WORK INSTRUCTIONS:
Update the items from the start of the records up to and including the line that contains "To the nearest percent, what is the combined percentage of Sem" by changing every "categories" to "groups", with nothing else altered. Give back only those lines.

EXCERPTED RECORDS:
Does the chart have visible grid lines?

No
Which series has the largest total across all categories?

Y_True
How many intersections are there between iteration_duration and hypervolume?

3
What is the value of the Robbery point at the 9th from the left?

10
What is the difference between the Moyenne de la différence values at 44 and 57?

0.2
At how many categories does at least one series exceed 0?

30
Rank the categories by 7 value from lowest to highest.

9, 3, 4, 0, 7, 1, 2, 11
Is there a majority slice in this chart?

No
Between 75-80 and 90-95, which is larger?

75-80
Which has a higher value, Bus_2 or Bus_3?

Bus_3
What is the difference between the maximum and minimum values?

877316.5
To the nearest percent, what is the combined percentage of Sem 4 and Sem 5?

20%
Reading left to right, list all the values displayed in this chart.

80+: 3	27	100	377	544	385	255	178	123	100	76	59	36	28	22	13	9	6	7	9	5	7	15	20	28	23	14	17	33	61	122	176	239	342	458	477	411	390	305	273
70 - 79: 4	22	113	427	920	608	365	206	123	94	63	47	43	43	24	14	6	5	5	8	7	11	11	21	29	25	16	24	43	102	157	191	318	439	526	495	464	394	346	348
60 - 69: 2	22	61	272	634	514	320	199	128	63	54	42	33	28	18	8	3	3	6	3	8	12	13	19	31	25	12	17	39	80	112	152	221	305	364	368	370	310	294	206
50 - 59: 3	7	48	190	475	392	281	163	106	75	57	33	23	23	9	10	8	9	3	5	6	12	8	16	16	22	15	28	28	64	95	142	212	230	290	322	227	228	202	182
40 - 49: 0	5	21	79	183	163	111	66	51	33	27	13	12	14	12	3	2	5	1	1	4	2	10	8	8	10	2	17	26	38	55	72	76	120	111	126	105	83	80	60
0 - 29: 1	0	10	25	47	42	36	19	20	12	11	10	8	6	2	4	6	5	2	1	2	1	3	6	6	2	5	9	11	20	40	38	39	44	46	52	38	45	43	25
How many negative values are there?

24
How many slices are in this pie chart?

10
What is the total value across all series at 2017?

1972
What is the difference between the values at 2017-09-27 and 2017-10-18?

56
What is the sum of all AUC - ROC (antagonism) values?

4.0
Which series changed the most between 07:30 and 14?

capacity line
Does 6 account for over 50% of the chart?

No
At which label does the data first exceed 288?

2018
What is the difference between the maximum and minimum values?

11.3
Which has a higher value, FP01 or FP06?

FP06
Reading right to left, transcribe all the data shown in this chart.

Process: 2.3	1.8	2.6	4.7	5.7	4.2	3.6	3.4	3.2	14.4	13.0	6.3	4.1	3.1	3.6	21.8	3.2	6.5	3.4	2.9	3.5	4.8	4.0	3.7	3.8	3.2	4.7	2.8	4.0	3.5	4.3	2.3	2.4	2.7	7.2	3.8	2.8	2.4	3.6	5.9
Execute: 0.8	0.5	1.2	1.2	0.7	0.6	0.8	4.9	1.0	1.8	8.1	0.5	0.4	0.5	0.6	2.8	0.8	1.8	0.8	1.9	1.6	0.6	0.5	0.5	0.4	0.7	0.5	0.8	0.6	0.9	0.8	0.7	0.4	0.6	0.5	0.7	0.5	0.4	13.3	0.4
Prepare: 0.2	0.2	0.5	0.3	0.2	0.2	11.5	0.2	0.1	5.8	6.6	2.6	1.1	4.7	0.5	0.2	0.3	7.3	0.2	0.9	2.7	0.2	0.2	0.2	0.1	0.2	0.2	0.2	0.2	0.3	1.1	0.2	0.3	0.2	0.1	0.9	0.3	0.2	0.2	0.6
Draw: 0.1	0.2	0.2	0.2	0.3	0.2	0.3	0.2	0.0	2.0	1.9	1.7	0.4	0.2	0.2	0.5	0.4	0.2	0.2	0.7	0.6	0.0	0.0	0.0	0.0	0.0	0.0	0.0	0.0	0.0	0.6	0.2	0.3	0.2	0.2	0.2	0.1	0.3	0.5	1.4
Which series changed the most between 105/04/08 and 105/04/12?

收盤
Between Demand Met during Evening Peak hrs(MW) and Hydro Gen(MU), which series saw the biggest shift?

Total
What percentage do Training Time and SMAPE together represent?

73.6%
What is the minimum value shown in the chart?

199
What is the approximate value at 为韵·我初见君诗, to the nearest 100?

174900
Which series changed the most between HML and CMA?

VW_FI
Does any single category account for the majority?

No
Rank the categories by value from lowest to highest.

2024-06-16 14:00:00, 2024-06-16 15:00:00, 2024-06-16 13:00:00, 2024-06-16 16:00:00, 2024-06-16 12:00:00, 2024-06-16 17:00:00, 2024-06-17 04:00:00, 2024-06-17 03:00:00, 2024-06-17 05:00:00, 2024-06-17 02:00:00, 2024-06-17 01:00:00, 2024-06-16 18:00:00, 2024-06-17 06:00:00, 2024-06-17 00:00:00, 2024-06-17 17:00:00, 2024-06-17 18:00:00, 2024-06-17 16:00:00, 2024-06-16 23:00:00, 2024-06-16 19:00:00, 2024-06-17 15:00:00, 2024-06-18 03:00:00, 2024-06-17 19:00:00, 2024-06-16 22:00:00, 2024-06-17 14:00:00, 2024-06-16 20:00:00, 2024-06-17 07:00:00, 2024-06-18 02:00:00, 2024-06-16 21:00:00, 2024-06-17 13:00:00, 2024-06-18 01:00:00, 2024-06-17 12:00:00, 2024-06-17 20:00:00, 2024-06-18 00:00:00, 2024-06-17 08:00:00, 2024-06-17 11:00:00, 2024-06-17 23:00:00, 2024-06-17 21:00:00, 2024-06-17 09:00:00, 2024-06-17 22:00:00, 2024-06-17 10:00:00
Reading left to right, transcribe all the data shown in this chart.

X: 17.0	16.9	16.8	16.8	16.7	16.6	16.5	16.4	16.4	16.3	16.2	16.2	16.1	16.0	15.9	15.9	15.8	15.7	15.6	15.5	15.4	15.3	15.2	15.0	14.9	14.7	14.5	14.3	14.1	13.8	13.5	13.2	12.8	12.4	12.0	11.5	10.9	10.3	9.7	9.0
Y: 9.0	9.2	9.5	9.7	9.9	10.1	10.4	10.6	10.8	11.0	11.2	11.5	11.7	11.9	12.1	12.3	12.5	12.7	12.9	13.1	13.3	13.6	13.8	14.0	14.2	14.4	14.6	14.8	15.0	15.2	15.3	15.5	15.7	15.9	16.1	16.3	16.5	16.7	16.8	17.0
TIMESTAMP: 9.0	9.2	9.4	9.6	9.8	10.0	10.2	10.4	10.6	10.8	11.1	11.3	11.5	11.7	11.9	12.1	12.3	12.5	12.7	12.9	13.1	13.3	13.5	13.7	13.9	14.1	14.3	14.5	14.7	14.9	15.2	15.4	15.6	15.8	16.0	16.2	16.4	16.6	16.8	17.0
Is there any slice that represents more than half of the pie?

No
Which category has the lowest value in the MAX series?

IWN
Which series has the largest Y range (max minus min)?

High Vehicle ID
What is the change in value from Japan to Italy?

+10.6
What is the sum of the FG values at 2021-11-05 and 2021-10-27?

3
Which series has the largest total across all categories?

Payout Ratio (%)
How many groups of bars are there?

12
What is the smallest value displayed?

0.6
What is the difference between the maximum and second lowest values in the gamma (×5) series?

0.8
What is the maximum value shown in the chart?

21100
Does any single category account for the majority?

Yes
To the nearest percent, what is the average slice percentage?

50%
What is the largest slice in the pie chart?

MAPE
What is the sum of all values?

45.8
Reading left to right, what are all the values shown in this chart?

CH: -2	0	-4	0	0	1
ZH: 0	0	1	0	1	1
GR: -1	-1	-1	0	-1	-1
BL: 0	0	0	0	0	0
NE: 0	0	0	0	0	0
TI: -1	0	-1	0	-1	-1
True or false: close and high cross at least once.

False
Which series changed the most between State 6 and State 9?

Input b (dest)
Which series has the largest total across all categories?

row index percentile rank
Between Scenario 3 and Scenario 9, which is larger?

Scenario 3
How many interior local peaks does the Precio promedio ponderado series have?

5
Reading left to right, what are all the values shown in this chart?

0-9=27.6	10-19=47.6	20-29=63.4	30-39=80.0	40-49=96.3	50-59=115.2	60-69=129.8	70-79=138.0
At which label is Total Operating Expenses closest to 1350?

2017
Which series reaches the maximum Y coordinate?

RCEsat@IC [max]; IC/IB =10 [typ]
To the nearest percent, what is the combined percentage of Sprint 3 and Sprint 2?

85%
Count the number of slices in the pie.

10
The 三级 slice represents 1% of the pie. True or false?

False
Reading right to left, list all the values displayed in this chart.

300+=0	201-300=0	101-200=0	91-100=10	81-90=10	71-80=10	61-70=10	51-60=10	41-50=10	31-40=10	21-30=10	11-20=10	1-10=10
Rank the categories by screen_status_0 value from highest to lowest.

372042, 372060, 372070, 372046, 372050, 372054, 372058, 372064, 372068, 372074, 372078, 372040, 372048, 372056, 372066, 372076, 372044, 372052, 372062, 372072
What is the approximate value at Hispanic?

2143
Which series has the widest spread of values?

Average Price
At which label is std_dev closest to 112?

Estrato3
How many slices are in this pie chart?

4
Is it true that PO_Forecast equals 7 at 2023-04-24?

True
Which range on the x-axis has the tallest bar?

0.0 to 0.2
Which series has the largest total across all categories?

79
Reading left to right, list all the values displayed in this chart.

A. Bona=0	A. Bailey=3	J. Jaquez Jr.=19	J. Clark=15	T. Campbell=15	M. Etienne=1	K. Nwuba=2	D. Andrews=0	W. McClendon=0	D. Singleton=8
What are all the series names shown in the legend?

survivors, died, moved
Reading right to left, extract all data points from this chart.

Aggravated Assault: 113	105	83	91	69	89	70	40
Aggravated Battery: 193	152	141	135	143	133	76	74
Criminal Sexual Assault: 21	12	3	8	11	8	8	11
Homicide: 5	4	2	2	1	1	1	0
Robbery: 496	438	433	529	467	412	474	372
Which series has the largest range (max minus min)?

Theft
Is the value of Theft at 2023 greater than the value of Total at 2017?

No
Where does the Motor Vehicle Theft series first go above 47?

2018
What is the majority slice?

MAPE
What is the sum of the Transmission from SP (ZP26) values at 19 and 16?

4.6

TASK SOLUTION:
Does the chart have visible grid lines?

No
Which series has the largest total across all groups?

Y_True
How many intersections are there between iteration_duration and hypervolume?

3
What is the value of the Robbery point at the 9th from the left?

10
What is the difference between the Moyenne de la différence values at 44 and 57?

0.2
At how many groups does at least one series exceed 0?

30
Rank the groups by 7 value from lowest to highest.

9, 3, 4, 0, 7, 1, 2, 11
Is there a majority slice in this chart?

No
Between 75-80 and 90-95, which is larger?

75-80
Which has a higher value, Bus_2 or Bus_3?

Bus_3
What is the difference between the maximum and minimum values?

877316.5
To the nearest percent, what is the combined percentage of Sem 4 and Sem 5?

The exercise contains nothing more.